Faut-il, pour autant, s'indigner d'une telle situation ? S'étonner qu'il y ait ainsi de la neige et du froid pour Noël ? Réclamer la nomination d'un "ministre de l'Hiver" qui interdirait aux trains de tomber en panne et accourrait avec force boissons chaudes et couvertures pour soulager les malheureux voyageurs pris au piège ? Mieux vaut sans doute raison garder.

Régulièrement, la nature nous rappelle qu'elle est la plus forte. Voilà dix ans tout juste, une violente tempête balayait l'Hexagone, laissant des morts derrière elle et mettant à terre une grande partie du réseau électrique français. Voilà cinq ans, toujours à cette même époque, un tsunami ravageait l'Asie du Sud-Est avec les dramatiques conséquences que l'on sait.

À chaque fois, ingénieurs et scientifiques se sont efforcés d'améliorer la compréhension et la prévention des phénomènes. De trouver quelques remèdes. De nous rendre la vie moins dure au final. Leurs succès sont là, indéniablement. N'ont-ils pas d'ores et déjà formidablement raccourci les distances ? Au risque, dans le même temps, de nous rendre exigeants et impatients.

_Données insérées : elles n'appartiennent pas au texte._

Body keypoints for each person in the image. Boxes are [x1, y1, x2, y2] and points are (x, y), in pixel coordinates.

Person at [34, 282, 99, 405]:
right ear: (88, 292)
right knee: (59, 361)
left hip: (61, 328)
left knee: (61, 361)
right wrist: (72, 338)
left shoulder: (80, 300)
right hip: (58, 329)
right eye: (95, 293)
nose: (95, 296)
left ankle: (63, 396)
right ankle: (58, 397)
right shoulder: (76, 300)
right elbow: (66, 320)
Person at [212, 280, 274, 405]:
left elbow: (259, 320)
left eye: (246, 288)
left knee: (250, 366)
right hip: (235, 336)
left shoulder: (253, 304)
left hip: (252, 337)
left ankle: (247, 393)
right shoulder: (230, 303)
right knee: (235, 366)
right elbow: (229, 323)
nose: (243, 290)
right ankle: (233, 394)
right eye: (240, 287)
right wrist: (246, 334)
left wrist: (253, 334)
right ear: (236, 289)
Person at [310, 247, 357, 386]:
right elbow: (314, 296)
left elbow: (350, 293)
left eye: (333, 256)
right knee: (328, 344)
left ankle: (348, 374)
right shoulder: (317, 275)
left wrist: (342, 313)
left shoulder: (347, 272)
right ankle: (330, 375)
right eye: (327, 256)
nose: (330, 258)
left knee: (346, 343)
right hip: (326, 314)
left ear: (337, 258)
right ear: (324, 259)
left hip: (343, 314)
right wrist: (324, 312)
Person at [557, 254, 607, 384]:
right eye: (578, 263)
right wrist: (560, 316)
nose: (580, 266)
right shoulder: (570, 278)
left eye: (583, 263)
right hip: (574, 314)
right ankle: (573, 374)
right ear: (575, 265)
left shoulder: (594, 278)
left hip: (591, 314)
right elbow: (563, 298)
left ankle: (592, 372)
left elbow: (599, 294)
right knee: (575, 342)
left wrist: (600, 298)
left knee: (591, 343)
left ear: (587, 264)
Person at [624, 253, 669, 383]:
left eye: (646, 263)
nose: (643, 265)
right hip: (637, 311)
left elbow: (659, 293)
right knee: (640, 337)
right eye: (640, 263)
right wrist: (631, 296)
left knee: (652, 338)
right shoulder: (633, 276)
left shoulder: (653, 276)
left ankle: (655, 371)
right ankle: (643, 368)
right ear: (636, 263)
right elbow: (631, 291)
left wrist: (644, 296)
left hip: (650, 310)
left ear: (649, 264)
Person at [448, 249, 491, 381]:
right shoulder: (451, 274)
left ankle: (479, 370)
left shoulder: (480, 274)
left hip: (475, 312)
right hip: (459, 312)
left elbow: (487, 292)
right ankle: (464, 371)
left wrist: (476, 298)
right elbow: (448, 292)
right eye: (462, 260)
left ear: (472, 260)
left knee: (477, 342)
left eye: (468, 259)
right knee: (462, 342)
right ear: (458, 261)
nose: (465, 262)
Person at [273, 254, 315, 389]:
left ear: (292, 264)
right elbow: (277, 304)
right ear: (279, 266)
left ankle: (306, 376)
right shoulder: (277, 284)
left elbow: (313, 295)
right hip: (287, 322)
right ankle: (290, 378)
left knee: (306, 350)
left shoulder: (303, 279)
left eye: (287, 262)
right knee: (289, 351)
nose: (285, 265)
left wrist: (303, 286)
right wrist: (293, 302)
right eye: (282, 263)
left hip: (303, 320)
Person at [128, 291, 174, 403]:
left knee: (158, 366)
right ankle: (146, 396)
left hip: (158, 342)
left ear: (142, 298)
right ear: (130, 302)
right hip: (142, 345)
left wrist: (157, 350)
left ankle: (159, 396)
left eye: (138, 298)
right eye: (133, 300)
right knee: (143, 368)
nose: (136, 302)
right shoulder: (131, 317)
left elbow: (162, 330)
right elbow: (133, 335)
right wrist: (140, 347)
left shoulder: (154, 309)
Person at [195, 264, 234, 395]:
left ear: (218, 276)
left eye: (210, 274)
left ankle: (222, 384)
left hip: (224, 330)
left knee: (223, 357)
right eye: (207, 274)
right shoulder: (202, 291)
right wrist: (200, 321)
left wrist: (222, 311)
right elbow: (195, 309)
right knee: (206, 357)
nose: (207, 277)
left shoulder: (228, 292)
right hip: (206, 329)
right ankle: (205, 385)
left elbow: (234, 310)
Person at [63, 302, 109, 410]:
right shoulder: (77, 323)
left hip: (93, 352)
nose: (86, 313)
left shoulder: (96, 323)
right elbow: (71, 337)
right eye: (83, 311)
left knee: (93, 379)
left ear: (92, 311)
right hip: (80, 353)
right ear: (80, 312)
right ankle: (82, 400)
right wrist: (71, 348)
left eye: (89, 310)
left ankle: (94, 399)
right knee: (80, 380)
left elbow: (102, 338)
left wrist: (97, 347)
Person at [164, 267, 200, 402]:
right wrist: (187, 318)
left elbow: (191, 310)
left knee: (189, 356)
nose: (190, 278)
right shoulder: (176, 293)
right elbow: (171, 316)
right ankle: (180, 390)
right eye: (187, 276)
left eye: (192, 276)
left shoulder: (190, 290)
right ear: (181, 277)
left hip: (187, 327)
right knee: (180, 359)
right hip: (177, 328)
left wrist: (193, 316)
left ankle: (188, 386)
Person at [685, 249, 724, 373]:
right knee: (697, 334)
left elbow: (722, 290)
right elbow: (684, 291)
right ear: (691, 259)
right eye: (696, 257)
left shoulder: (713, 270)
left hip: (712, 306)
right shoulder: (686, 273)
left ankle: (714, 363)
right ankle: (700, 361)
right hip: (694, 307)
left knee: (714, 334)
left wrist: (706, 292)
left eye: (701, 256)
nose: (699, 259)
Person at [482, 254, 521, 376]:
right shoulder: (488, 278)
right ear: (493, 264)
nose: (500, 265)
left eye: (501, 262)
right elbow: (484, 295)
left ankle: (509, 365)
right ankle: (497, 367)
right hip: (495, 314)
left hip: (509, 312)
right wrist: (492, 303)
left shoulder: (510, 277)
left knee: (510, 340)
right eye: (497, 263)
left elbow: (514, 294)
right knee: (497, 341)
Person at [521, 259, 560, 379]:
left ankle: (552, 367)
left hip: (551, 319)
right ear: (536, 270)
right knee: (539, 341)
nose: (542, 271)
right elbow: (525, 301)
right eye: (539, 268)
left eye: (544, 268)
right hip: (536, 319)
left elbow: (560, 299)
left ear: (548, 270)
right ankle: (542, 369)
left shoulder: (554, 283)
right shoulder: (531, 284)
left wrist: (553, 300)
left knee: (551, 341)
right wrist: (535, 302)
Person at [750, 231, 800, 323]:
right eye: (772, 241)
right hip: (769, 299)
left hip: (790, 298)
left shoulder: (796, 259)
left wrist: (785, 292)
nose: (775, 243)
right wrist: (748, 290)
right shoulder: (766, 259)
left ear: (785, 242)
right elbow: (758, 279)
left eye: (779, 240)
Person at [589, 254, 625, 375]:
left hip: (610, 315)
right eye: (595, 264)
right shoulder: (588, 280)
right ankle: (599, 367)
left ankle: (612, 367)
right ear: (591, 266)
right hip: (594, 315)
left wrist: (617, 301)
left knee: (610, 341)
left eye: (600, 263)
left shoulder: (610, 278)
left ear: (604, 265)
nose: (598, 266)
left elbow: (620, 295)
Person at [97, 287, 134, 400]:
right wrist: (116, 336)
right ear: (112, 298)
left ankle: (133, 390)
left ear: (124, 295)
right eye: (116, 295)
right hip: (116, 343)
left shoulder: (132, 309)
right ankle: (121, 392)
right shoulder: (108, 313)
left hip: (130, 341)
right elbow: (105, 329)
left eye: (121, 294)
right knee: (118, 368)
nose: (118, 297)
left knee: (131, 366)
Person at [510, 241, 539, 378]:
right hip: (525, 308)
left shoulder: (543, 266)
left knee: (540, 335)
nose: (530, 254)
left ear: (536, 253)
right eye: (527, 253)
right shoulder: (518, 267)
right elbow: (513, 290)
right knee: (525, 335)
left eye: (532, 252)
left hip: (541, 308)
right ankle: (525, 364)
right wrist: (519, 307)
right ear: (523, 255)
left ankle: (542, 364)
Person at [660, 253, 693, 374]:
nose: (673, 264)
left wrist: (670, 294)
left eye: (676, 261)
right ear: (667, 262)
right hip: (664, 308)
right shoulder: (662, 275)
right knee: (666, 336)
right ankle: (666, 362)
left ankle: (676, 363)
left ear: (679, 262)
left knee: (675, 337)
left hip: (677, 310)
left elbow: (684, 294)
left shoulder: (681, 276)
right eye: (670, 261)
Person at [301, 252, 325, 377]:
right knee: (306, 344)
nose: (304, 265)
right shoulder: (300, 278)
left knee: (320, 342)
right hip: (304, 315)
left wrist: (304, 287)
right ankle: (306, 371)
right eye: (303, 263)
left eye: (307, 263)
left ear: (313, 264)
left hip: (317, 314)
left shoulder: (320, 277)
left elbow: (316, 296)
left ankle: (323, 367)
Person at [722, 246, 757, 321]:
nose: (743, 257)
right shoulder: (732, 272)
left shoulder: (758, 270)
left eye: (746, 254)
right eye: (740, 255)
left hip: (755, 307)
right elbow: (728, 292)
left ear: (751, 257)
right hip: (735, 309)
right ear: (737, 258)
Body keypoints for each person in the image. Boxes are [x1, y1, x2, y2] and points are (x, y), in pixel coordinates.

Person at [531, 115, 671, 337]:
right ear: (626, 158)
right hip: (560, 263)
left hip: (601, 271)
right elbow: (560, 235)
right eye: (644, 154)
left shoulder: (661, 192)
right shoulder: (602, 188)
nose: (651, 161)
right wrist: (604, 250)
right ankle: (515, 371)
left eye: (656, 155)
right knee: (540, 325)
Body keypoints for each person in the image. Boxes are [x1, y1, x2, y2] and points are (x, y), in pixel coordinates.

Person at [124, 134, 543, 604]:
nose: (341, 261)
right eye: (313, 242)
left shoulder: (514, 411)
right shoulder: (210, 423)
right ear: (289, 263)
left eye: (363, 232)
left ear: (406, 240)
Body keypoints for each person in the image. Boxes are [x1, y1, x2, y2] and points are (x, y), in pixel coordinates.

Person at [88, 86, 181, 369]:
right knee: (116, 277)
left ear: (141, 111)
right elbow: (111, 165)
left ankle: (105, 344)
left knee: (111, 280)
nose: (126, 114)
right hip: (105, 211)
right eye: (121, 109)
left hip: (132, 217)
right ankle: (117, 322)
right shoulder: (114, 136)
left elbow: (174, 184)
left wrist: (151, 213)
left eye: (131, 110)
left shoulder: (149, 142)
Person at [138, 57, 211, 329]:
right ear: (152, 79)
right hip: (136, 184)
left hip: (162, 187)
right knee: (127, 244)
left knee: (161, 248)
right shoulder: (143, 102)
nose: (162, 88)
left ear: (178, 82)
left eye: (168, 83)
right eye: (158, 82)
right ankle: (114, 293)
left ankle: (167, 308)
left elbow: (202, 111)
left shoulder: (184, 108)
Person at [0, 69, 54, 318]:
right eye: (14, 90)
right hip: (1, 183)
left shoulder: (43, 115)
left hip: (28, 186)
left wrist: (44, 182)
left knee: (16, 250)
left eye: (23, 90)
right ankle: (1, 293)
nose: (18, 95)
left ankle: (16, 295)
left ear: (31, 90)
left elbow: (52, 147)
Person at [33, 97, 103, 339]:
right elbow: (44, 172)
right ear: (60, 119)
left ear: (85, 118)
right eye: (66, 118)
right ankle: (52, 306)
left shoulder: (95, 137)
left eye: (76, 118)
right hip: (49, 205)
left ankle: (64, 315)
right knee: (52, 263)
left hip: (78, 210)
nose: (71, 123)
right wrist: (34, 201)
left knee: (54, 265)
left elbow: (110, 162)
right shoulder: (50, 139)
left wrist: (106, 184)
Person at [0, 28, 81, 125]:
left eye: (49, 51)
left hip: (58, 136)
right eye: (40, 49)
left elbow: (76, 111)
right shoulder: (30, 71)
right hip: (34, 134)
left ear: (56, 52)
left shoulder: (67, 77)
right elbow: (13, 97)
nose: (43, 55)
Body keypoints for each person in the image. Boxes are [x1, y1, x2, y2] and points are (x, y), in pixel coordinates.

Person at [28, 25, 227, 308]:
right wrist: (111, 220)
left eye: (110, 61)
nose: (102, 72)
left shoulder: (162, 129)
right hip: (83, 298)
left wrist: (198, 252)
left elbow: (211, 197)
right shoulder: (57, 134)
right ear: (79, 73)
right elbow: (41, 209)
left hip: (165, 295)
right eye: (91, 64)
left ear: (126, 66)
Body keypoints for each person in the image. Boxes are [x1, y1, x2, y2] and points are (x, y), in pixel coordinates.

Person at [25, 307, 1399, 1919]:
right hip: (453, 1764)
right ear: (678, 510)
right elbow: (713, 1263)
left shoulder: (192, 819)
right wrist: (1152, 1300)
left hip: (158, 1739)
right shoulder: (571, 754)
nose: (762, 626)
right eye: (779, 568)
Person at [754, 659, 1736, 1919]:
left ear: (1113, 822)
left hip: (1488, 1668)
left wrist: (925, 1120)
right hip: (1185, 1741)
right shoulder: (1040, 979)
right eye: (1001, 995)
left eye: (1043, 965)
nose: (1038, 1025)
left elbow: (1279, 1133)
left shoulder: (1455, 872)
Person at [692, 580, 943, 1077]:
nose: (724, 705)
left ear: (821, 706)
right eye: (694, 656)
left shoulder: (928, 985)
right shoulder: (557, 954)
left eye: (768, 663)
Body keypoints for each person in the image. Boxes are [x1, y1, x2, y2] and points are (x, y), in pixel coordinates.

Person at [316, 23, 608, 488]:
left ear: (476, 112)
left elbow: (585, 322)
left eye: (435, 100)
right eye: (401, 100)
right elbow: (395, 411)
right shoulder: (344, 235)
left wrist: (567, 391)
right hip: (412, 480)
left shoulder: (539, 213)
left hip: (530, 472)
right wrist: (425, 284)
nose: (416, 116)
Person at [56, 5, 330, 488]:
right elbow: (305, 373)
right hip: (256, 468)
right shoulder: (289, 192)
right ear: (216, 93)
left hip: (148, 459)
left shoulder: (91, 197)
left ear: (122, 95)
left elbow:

Voilà trente ans, ce n'est pas si lointain, il fallait encore plus de huit heures pour relier en train Paris à Marseille. Et, faute d'Eurostar, le shopping de Noël à Londres n'était pas encore entré dans les m?urs. Les incidents du week-end viennent simplement nous rappeler que la technique ne peut pas tout. Et qu'elle ne le pourra jamais. Il est sans doute bon de le redire à ceux qui répétaient encore voilà quelques jours, en amont du sommet de Copenhague, qu'il suffisait de faire confiance à l'ingéniosité de l'homme pour qu'il répare les dégâts causés à la planète par sa propre insatiabilité.